Jorge Cuadra (left) and Roger Diaz started Taco Hero as a “ghost kitchen” using delivery apps to get food to customers. They have since built a catering clientele and now plan to open a restaurant in Brookfield next month. | Bob Uphues/Editor

Less than a year after opening their “Mexican ghost kitchen” filling delivery orders through smartphone apps and building a catering clientele, Taco Hero owners Roger Diaz and Jorge Cuadra, will soon debut a bricks-and-mortar business in Brookfield.

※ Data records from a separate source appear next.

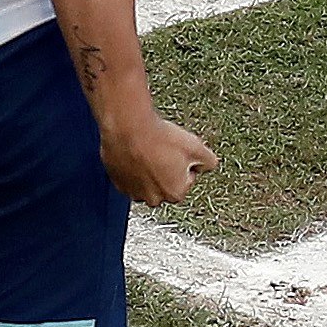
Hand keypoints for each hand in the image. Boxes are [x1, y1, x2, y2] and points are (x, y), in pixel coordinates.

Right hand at [100, 112, 217, 204]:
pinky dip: (134, 168)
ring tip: (151, 151)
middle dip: (168, 170)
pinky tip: (137, 152)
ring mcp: (132, 191)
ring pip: (147, 182)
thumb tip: (208, 165)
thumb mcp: (198, 148)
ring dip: (150, 171)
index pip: (188, 180)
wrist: (129, 129)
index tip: (180, 154)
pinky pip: (130, 177)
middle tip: (165, 151)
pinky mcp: (117, 181)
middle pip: (167, 184)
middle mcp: (153, 198)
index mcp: (175, 193)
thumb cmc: (160, 139)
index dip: (186, 164)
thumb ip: (209, 162)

Diaz told the Landmark in a phone interview last week that he and Cuadra hoped to open the doors to Taco Hero, 8420 Brookfield Ave., in April. The dining room will be open for eat-in and carryout service. The menu is still being finalized.

Meanwhile, Taco Hero has been operating as a straight catering operation since December after closing up their “ghost kitchen,” a rented commercial kitchen space in Chicago’s Avondale neighborhood, which they rented in July.

Taco Hero offered Mexican fare for delivery through smartphone apps like Grub Hub and Door Dash but steadily started leaning more heavily into catering. Through their website ( there are $12 per person (chicken/pork) or $14 per person (steak/chicken/pork/seafood) catering options for groups of 20 or more.

“The business started at my house,” said Diaz, whose first catering customers were family members looking for Taco Hero to provide food for a graduation party. “The same day, five other catering orders came through and that’s when we decided to open the [commercial] ghost kitchen.”

While Diaz did not have a background in the food service industry – he left his corporate job of 14 years during COVID – but Cuadra did and both shared a love of food.

“He’s been in the restaurant business for 30-plus years,” Diaz said of Cuadra, whose father owned a restaurant for many years in the Archer Heights neighborhood of Chicago. “We just have a passion for cooking and we started putting ideas together.”

Taco Hero’s catering arm now has a handful of large corporate clients – including Diaz’s former employer, which has six locations that order food from the business.

Diaz said he and Cuadra signed the lease on the building at 8420 Brookfield Ave. in November, but the partners have plans to purchase the property, which is owned by a corporation called Prairie Grass 8420 LLC and was last sold in December 2003 for $425,000.

The desire to buy the property, said Diaz, shows they intend to stick around, which would be welcome news for a building that has seen a parade of tenants and long periods of vacancy in the past 20 years.

From 2003-06, the building was home to The Paw/Cyberdog Café, a Riverside-Brookfield High School special education initiative. From 2008-12, a bar called The Station and a restaurant named Mind Your Own Business occupied the space.

After lying vacant for two years, a train-themed family eatery called The Blue Caboose opened in September 2014 before closing six months later. The space was most recently occupied by a coffee shop/bakery called Café Tere, which rented the space in late 2018 but did not open its doors to the public until November 2020. It closed last September.